◆ STUDY MATERIAL:
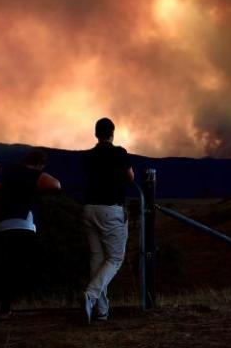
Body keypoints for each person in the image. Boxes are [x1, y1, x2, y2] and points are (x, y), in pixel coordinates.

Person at [0, 150, 60, 319]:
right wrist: (39, 174)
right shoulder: (30, 174)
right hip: (20, 223)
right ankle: (2, 306)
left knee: (6, 265)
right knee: (19, 266)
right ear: (39, 164)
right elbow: (55, 184)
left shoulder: (10, 174)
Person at [81, 117, 134, 323]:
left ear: (96, 134)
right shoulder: (119, 153)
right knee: (115, 259)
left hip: (89, 209)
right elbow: (130, 177)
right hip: (110, 210)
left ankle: (100, 311)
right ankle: (91, 295)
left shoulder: (88, 157)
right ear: (112, 133)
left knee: (97, 258)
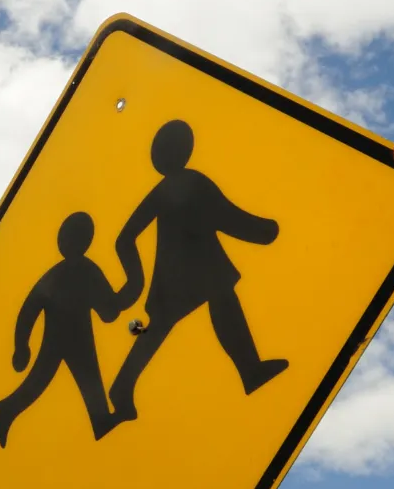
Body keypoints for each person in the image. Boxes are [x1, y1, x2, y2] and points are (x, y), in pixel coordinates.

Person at [109, 119, 289, 423]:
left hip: (191, 268)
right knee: (174, 322)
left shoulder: (170, 187)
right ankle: (121, 387)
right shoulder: (190, 182)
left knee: (217, 304)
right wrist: (263, 231)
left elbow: (125, 238)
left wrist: (134, 280)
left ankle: (249, 370)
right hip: (187, 270)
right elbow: (226, 216)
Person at [0, 211, 122, 448]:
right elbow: (29, 310)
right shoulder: (63, 274)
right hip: (61, 340)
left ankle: (100, 420)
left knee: (82, 380)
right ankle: (5, 410)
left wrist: (123, 296)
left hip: (78, 339)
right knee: (43, 382)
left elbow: (108, 310)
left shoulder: (84, 271)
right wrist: (21, 347)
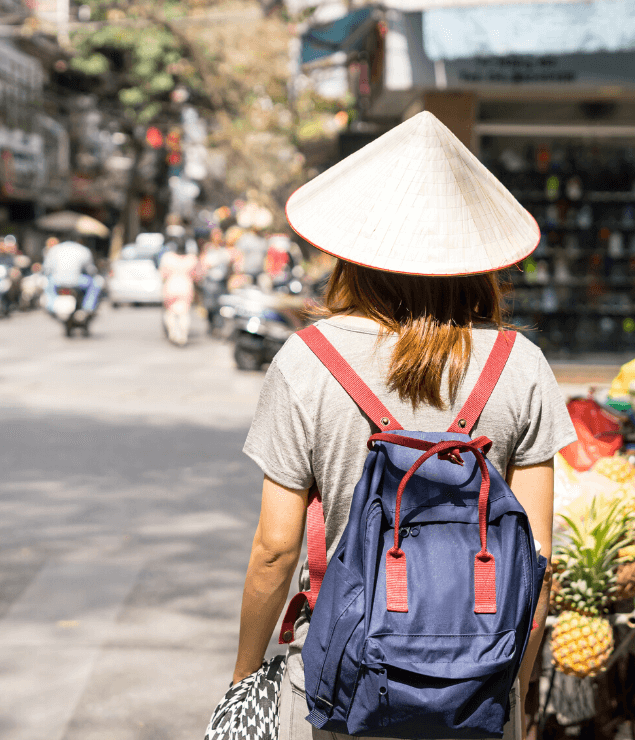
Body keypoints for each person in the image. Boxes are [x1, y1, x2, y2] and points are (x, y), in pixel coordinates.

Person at [232, 112, 578, 740]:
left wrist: (242, 676)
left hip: (342, 682)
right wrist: (515, 694)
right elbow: (537, 558)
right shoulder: (520, 364)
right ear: (475, 258)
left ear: (354, 253)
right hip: (478, 685)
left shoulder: (306, 362)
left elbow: (275, 550)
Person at [42, 239, 101, 316]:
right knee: (95, 283)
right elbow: (90, 270)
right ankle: (88, 308)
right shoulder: (84, 250)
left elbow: (47, 269)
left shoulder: (54, 250)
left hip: (56, 281)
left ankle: (50, 306)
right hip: (76, 281)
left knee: (48, 283)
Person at [159, 236, 198, 346]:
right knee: (184, 313)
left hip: (170, 287)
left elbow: (162, 274)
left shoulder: (167, 258)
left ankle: (174, 334)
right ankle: (183, 336)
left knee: (171, 312)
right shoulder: (191, 259)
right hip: (186, 287)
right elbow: (196, 275)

◆ WHAT TO PRODUCE: I would like the exact lines from the data above, starting with the one that holds "left shoulder: (88, 157)" and going on through the one that holds "left ankle: (249, 370)", without the pictures.

◆ SOLUTION TO THE EXERCISE:
left shoulder: (88, 157)
right ear: (112, 133)
left knee: (97, 258)
Body keypoints for each person in the image. Boxes are [x1, y1, x2, y2] and points are (x, y), in pixel coordinates.

Person at [109, 119, 289, 423]:
left hip: (191, 268)
right knee: (174, 322)
left shoulder: (170, 187)
right ankle: (121, 387)
right shoulder: (190, 182)
left knee: (217, 304)
right wrist: (263, 231)
left elbow: (125, 238)
left wrist: (134, 280)
left ankle: (249, 370)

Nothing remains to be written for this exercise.